The US Supreme Court has tightened the rules on where a patent lawsuit can be filed, in a decision handed down today.
The 8-0 ruling has been described as “seismic”.
Background on the clash, TC Heartland v Kraft Foods, can be found here.
The court had been asked to answer the question of whether 28 USC, section 1400(b) is the sole and exclusive provision governing venue in patent infringement actions and is not to be supplemented by 28 USC, section 1391(c).
Section 1400(b), the patent venue statute, provides that patent infringement actions “may be brought in the judicial district where the defendant resides”.
The statute governing “venue generally”, section 1391, contains a subsection (c) that, where applicable, deems a corporate entity to reside in multiple judicial districts.
“The issue in this case is whether that definition supplants the definition announced in Fourco and allows a plaintiff to bring a patent infringement lawsuit against a corporation in any district in which the corporation is subject to personal jurisdiction,” said the court.
Fourco, a case decided in 1957, held that section 1400(b) is the sole and exclusive provision governing venue in patent infringement actions.
The Supreme Court concluded that the amendments to section 1391 didn’t modify the meaning of section 1400(b) as interpreted by Fourco.

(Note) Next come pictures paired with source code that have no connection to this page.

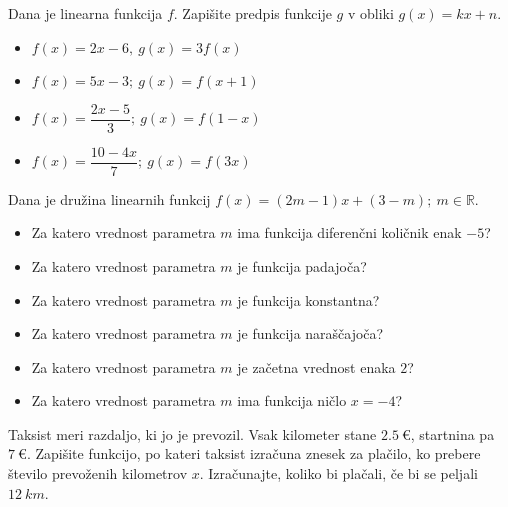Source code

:         
            \begin{naloga}
                Dana je linearna funkcija $f$. Zapišite predpis funkcije $g$ v obliki $g(x)=kx+n$.
                \begin{multicols}{2} 
                \begin{itemize}
                        \item $f(x)=2x-6, ~ g(x)=3f(x)$ 
                        \item $f(x)=5x-3; ~ g(x)=f(x+1)$ 
                        \item $f(x)=\dfrac{2x-5}{3}; ~ g(x)=f(1-x)$ 
                        \item $f(x)=\dfrac{10-4x}{7}; ~ g(x)=f(3x)$ 
                    \end{itemize}
                \end{multicols}
            \end{naloga}
        


        
            \begin{naloga}
                Dana je družina linearnih funkcij $f(x)=(2m-1)x+(3-m); ~m\in\mathbb{R}$.
                    \begin{itemize}
                        \item Za katero vrednost parametra $m$ ima funkcija diferenčni količnik enak $-5$? 
                        \item Za katero vrednost parametra $m$ je funkcija padajoča?
                        \item Za katero vrednost parametra $m$ je funkcija konstantna? 
                        \item Za katero vrednost parametra $m$ je funkcija naraščajoča? 
                        \item Za katero vrednost parametra $m$ je začetna vrednost enaka $2$? 
                        \item Za katero vrednost parametra $m$ ima funkcija ničlo $x=-4$? 
                    \end{itemize}
            \end{naloga}
        


        
            \begin{naloga}
                Taksist meri razdaljo, ki jo je prevozil. Vsak kilometer stane $2.5~€$, startnina pa $7~€$.
                Zapišite funkcijo, po kateri taksist izračuna znesek za plačilo, ko prebere število prevoženih kilometrov $x$. 
                Izračunajte, koliko bi plačali, če bi se peljali $12~km$. 
            \end{naloga}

“When Congress intends to effect a change of that kind, it ordinarily provides a relatively clear indication of its intent in the text of the amended provision,” said Justice Clarence Thomas, on behalf of the court.
He added that the current version of section 1391 doesn’t contain any indication that Congress intended to alter the meaning.
“We therefore hold that a domestic corporation ‘resides’ only in its state of incorporation for purposes of the patent venue statute.”
According to John O’Quinn, an IP partner at Kirkland & Ellis, this decision is “seismic”.
“Given the definition of ‘resides’ is limited to the ‘state of incorporation’, it may lead to a swell in patent cases in Delaware, and otherwise funnel cases towards defendants’ home jurisdictions,” he said.
The “swell” at Delaware is because there’s a “disproportionately large” number of US companies incorporated in the state, explained O’Quinn.
Imron Aly, an IP partner at Schiff Hardin, added that the decision was a surprise.
“Thematically, this decision goes against the recent trend in Supreme Court cases that patent law gets no special exceptions and instead rules that the patent venue statute is different and does get a special exception as compared to general venue law,” he said.